Diocesan leaders filed a motion for preliminary injunction Thursday against Democratic Gov. Bob Ferguson, Attorney General Nicholas Brown and county prosecutors in federal court in Tacoma to block SB 5375 at least 10 days before it takes effect July 27.

The Justice Department also quickly opened a civil rights investigation into the law as a prima facie First Amendment violation after Ferguson signed it, expanding the category of mandatory reporter to “member of the clergy,” defined as any regularly licensed, accredited or ordained minister, priest, rabbi, imam, elder, or similarly positioned religious or spiritual leader.

Denial of an injunction would likely fast-track the case to the 9th U.S. Circuit Court of Appeals and, if also rejected by the historically most liberal appeals court, to SCOTUS, which has rarely struggled to reach lopsided rulings upholding religious liberty.

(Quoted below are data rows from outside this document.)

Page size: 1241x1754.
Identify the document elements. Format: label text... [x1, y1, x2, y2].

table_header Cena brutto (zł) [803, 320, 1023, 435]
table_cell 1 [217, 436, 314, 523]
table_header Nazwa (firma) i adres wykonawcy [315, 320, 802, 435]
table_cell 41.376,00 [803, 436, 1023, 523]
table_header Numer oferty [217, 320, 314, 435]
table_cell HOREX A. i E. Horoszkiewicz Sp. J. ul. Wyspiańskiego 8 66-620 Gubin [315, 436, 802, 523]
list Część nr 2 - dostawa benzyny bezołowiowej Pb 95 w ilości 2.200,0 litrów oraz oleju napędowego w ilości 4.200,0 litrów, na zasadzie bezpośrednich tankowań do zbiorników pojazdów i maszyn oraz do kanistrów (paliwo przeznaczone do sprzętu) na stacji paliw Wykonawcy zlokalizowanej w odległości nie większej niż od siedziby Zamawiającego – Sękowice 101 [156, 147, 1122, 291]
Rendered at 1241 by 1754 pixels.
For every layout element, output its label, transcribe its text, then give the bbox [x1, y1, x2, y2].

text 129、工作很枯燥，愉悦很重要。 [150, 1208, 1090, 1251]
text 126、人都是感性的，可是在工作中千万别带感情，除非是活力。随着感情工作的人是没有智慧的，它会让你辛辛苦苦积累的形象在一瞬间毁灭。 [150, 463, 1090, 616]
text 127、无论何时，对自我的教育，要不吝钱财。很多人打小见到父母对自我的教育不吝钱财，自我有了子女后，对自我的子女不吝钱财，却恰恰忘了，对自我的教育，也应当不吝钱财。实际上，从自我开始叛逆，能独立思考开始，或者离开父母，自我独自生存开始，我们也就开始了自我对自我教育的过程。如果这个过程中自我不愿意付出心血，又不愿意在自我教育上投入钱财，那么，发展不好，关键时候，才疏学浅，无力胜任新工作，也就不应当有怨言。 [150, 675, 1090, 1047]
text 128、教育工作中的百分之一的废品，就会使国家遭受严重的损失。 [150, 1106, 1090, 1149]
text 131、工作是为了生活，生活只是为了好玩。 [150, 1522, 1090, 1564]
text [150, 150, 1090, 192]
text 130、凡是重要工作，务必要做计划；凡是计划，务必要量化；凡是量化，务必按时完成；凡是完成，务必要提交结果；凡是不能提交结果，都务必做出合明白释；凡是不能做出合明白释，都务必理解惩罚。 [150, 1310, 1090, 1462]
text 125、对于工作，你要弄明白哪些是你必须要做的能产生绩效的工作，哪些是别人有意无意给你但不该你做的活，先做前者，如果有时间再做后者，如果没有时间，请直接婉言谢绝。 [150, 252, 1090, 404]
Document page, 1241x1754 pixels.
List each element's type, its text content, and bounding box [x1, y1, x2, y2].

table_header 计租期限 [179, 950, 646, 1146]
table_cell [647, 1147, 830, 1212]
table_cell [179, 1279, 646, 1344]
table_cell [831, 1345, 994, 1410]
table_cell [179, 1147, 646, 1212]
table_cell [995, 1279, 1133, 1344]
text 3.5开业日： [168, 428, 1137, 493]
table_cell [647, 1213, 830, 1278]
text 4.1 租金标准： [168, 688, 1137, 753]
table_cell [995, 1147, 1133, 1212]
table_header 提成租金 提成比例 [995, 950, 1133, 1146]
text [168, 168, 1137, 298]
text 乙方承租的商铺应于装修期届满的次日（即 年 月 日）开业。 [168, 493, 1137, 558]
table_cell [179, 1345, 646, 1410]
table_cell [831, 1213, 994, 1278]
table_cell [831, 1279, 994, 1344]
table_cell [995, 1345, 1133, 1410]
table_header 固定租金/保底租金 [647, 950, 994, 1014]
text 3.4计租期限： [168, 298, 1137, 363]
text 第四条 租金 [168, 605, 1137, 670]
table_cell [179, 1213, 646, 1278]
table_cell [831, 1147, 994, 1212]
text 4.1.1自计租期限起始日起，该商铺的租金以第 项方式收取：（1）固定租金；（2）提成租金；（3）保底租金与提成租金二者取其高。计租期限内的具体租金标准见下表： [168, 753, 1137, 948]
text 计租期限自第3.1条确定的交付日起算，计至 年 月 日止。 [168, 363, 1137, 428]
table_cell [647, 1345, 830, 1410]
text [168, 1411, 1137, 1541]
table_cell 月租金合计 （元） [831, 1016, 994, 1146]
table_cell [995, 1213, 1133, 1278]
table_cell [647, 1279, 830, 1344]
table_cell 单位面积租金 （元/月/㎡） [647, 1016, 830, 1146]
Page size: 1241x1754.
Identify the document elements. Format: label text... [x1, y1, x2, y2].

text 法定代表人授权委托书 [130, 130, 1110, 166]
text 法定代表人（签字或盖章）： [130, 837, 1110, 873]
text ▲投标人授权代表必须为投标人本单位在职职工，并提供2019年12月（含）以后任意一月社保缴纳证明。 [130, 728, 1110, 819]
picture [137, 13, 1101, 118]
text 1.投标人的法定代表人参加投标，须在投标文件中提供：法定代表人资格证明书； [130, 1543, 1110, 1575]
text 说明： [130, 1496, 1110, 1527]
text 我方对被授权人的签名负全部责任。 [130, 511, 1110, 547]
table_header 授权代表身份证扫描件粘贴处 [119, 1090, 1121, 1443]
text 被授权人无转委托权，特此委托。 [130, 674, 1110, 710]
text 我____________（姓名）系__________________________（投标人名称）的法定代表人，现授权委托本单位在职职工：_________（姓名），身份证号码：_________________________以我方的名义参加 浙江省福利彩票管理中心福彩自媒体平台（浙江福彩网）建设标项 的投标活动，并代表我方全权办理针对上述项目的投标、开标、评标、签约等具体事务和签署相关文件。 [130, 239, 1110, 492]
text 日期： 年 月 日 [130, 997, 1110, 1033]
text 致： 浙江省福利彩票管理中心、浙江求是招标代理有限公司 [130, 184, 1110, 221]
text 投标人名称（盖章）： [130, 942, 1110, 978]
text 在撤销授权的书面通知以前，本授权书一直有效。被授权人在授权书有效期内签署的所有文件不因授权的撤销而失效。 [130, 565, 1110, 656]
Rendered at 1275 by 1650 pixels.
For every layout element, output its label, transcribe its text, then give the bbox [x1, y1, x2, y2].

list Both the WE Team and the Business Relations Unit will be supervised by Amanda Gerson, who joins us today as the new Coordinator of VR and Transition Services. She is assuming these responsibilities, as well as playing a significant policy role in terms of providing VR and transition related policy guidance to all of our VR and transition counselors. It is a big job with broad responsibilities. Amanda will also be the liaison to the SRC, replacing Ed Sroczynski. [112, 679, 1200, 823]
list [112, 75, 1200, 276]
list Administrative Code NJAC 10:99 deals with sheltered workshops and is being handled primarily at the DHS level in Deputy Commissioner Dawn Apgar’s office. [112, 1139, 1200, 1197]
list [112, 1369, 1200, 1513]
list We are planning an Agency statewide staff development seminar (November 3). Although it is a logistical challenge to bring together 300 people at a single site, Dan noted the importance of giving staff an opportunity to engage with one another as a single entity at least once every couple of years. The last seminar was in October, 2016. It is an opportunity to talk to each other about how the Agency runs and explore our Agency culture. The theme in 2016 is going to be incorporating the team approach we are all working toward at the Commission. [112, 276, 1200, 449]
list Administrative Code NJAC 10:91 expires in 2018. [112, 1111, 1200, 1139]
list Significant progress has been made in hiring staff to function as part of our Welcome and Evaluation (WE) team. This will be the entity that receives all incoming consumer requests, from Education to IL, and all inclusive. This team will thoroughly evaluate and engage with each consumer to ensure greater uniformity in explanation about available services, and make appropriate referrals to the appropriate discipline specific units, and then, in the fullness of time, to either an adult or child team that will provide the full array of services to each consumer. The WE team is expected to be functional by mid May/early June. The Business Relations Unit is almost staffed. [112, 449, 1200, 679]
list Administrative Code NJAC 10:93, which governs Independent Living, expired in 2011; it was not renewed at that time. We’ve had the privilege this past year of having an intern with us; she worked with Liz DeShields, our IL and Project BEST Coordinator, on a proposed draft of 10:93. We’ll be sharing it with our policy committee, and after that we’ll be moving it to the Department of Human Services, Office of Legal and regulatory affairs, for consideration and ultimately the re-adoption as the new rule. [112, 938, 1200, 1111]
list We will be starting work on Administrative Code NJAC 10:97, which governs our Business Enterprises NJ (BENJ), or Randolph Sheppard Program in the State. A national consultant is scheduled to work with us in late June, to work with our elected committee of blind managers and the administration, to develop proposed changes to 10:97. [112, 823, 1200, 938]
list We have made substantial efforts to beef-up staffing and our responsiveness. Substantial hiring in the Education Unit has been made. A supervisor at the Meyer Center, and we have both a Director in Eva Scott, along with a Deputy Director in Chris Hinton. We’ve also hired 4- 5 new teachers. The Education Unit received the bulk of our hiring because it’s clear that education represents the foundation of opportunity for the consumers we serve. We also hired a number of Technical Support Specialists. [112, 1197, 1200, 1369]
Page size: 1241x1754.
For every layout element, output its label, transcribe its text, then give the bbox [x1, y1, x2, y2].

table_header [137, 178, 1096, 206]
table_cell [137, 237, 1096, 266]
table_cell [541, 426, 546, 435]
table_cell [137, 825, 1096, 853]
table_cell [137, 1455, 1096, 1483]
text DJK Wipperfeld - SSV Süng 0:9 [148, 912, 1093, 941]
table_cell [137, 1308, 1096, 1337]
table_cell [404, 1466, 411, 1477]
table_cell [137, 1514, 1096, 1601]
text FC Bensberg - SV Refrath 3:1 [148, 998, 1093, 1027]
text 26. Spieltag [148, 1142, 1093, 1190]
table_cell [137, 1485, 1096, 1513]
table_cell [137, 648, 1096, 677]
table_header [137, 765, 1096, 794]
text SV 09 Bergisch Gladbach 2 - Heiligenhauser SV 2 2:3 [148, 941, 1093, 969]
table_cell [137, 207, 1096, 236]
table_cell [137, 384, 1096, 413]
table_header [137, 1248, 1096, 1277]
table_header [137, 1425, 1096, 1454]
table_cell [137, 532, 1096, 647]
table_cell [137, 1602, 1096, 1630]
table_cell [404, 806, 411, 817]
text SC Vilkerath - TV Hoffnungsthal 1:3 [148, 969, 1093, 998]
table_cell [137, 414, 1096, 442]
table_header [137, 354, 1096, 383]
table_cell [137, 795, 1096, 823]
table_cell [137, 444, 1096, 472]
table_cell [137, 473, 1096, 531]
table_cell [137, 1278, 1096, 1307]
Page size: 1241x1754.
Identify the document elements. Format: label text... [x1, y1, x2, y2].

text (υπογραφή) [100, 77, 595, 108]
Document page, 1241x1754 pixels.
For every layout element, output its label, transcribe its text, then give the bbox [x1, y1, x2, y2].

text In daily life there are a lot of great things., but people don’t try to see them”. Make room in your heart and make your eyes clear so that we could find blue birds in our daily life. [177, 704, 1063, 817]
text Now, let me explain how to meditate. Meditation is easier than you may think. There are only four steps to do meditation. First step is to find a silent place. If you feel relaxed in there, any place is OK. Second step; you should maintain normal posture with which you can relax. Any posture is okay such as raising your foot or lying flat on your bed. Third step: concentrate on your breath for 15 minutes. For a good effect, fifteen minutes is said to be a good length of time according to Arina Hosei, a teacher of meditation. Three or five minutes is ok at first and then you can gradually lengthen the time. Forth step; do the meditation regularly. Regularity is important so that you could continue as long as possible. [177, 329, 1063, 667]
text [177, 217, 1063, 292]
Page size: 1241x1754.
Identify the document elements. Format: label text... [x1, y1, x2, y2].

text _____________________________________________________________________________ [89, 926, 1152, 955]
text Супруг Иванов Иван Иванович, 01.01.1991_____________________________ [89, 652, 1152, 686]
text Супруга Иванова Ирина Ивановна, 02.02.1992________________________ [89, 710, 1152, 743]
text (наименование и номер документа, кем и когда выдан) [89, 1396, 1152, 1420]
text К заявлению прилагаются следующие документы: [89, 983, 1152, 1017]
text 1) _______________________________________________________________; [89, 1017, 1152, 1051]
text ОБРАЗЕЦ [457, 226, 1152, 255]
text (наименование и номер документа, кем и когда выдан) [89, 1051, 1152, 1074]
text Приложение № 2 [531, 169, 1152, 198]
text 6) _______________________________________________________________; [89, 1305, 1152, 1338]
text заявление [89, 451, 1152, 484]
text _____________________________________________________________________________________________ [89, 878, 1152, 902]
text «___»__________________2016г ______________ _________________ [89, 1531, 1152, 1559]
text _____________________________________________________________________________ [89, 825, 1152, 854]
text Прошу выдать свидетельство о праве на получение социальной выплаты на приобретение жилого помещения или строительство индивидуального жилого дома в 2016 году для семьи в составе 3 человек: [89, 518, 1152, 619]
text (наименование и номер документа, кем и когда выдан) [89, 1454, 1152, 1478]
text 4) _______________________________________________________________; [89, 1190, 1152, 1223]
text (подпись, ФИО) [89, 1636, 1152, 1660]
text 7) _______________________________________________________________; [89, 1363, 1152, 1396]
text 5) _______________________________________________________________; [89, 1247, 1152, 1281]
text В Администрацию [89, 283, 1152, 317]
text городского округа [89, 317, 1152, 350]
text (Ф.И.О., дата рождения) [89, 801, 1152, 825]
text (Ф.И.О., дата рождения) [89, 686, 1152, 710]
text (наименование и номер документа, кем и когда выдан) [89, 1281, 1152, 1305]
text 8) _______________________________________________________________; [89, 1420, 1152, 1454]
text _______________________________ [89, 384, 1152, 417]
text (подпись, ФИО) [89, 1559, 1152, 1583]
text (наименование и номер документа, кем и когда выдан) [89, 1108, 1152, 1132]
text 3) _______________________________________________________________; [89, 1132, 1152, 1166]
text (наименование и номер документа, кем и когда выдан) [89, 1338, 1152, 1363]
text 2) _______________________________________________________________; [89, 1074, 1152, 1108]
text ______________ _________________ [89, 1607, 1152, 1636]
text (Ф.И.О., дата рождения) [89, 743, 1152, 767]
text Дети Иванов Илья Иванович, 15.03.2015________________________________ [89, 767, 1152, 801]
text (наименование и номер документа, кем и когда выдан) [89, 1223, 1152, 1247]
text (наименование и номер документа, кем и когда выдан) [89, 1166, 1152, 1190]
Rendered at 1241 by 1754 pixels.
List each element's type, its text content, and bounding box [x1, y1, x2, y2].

The high court Thursday unanimously overturned the Wisconsin Supreme Court‘s ruling that found that a local Catholic Charities bureau’s work is primarily secular and hence it can’t get a religious exemption from paying into the state unemployment compensation system.

Justices unanimously ruled for Gerald Groff two years ago after the U.S. Postal Service threatened to fire the evangelical Christian for refusing to work Sundays under an Amazon delivery agreement, junking the “de minimis cost” standard that let employers easily deny religious exemptions but only appeared in a footnote in a 1977 ruling.